A staffing business can evolve (or not) in one of two ways.  One is sales driven – you just keep on doing things that seem to be working.  Another is marketing driven – you execute based on an intelligent guess as to what the future will bring.

When my Dad started his staffing business in 1974, it was sales-driven.  We were living week by week.  If sales didn’t hit $1500 in a given week, we wouldn’t be eating much the next.  It was no time to be marketing driven.  It took a good year before he was able to pick his head up from the day-to-day.

Even today at my company, we have the sales-driven vs marketing-driven discussion a lot.  If we sell a big time-clock deal, it’s tempting to say ‘oh this is a great market to be in’, even if it comes with an opportunity cost that makes that not true.

It’s a fun to talk about sales vs marketing, short-term vs long-term, and I enjoy it whether it’s with the sales staff or developers.  Over the years as we’ve grown there has been a definite shift from sales-driven to marketing-driven.

Last night I took our support stars out to eat at Haiku, a cool new Twin City Japanese restaurant not far from our offices, and got to hear their take on it.  More marketing-driven-please was the message I heard.
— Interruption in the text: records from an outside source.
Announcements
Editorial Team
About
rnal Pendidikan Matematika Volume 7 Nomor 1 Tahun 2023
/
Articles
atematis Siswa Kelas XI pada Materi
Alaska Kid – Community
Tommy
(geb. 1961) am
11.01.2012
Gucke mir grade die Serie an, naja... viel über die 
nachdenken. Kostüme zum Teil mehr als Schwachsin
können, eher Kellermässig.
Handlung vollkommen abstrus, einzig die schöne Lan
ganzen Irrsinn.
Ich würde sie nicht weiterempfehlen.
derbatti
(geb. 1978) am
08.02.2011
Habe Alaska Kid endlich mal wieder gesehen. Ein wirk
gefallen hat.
I was thinking about this again this morning and got into a biological perspective on it with my doc wife.   This recent “End of Antibiotics” article on PBS got me thinking about it more, and it’s getting a lot of attention in the tech community.
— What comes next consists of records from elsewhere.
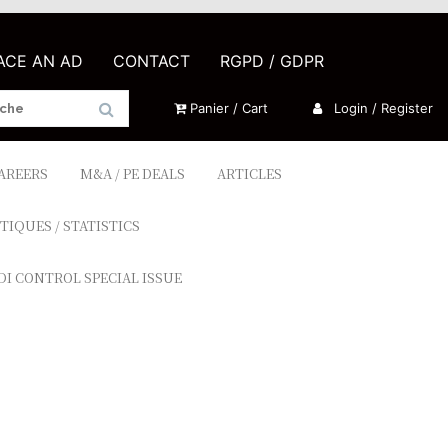
LACE AN AD
CONTACT
RGPD / GDPR
Panier / Cart
Login / Register
CAREERS
M&A / PE DEALS
ARTICLES
TIQUES / STATISTICS
DI CONTROL SPECIAL ISSUE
Short version: the bacteria are winning, we’re doomed and stay away from hospitals.  Longer version: it’s complicated.  Take this comment for example by tokenadult:

Most people in the English-speaking world think erroneously about biological evolution and especially about the implications of evolution for human medicine. I am not alone in thinking that popular thinking about biology needs to be improved by rejecting the idea of organismal agency in evolution,[2] although it is remarkably hard to find this kind of careful thinking by a Google search amid the flood of webpages that specifically assert a purpose or intention to evolution by natural selection.

The battle then is between we humans who will relentlessly plan (marketing-driven) an attempt to develop better and smarter ways to deal with these pesky, sales-driven bacteria.

Let’s hope the marketing-driven humans win out.